⟨
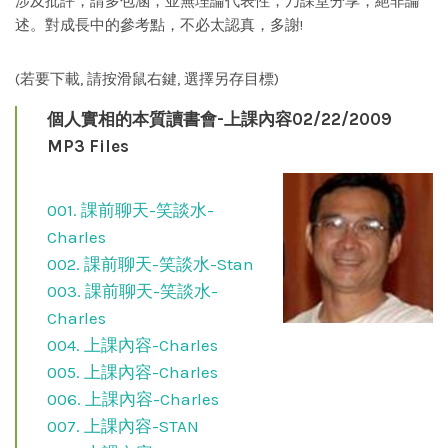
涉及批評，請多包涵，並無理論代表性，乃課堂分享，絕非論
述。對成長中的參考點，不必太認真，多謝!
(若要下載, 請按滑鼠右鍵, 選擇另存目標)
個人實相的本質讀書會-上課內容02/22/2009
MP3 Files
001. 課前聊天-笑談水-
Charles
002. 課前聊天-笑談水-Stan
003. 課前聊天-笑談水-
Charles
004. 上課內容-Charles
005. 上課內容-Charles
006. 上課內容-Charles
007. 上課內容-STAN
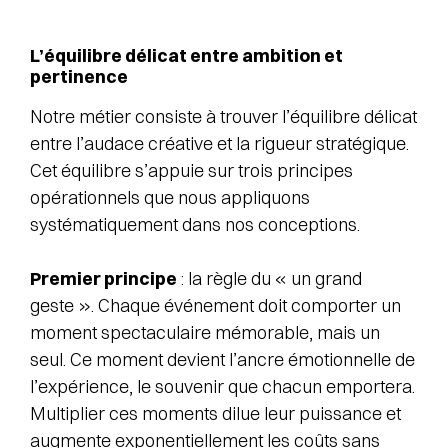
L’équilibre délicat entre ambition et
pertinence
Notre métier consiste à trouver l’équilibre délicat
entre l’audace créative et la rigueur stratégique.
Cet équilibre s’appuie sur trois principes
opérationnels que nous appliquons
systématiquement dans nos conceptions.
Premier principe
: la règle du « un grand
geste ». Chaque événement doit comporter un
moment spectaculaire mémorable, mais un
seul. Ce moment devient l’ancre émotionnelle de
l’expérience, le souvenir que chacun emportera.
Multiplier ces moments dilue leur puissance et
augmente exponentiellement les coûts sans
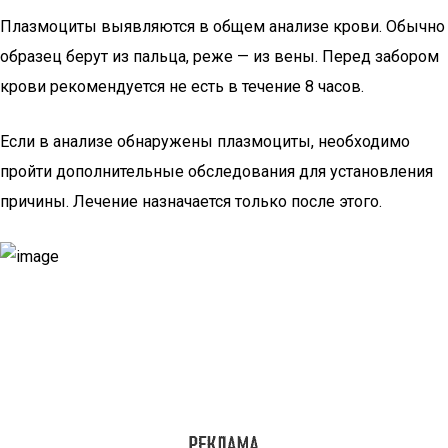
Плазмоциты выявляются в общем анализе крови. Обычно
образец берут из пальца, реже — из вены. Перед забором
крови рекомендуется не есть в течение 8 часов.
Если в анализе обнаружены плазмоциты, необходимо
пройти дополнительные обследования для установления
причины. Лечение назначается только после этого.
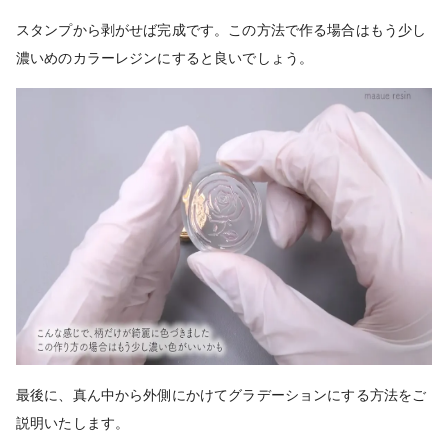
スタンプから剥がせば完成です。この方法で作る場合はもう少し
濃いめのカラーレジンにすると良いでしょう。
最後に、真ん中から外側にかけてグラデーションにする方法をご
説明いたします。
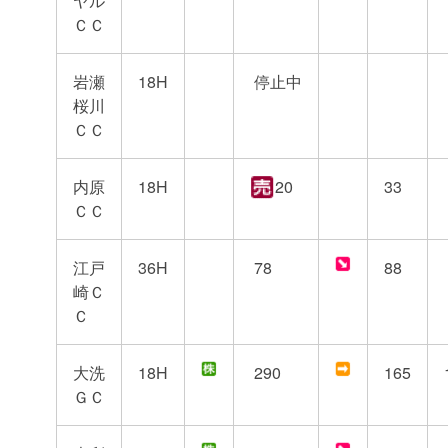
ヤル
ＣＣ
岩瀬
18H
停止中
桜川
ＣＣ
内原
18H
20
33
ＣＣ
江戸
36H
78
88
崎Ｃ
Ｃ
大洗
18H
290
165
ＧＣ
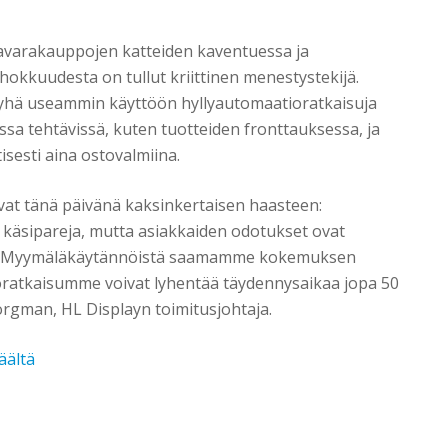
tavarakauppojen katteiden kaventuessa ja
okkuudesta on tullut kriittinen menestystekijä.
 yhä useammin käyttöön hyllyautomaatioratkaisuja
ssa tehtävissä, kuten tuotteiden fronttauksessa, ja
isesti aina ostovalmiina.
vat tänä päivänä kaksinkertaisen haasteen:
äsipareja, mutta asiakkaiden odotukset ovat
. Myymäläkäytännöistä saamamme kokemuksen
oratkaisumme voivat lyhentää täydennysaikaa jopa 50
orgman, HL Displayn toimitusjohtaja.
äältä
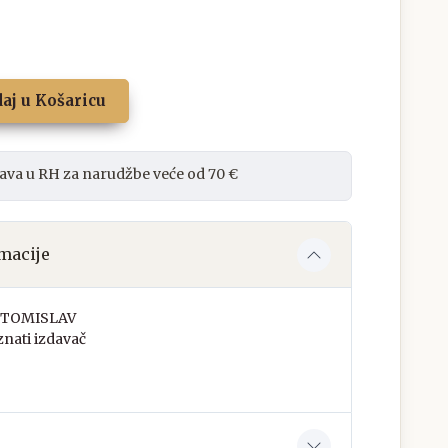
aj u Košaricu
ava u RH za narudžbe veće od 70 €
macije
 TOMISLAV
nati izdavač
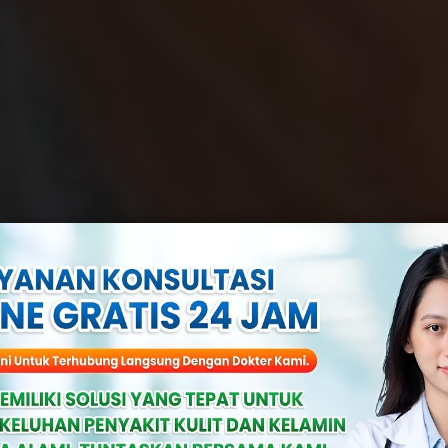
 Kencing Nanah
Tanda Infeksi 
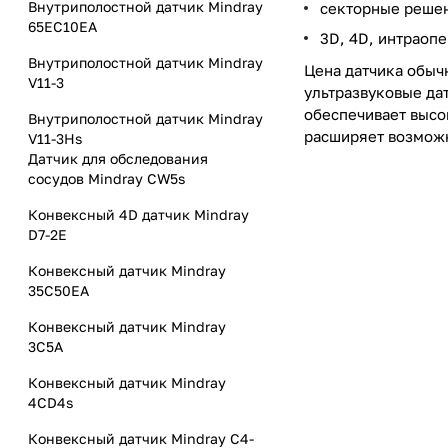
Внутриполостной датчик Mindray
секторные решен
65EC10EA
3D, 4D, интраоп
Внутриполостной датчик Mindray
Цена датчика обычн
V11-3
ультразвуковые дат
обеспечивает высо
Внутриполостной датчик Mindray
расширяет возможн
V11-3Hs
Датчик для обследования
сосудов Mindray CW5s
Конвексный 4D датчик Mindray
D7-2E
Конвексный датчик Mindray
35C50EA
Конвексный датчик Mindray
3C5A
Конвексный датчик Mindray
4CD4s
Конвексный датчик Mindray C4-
⟩
§ **PROBLEM TO WORK ON**:
Which lines of the data contain the word "équilibre"? Copy each one.

§ **REPLY TO THE EXERCISE**:
L’équilibre délicat entre ambition et
Notre métier consiste à trouver l’équilibre délicat
Cet équilibre s’appuie sur trois principes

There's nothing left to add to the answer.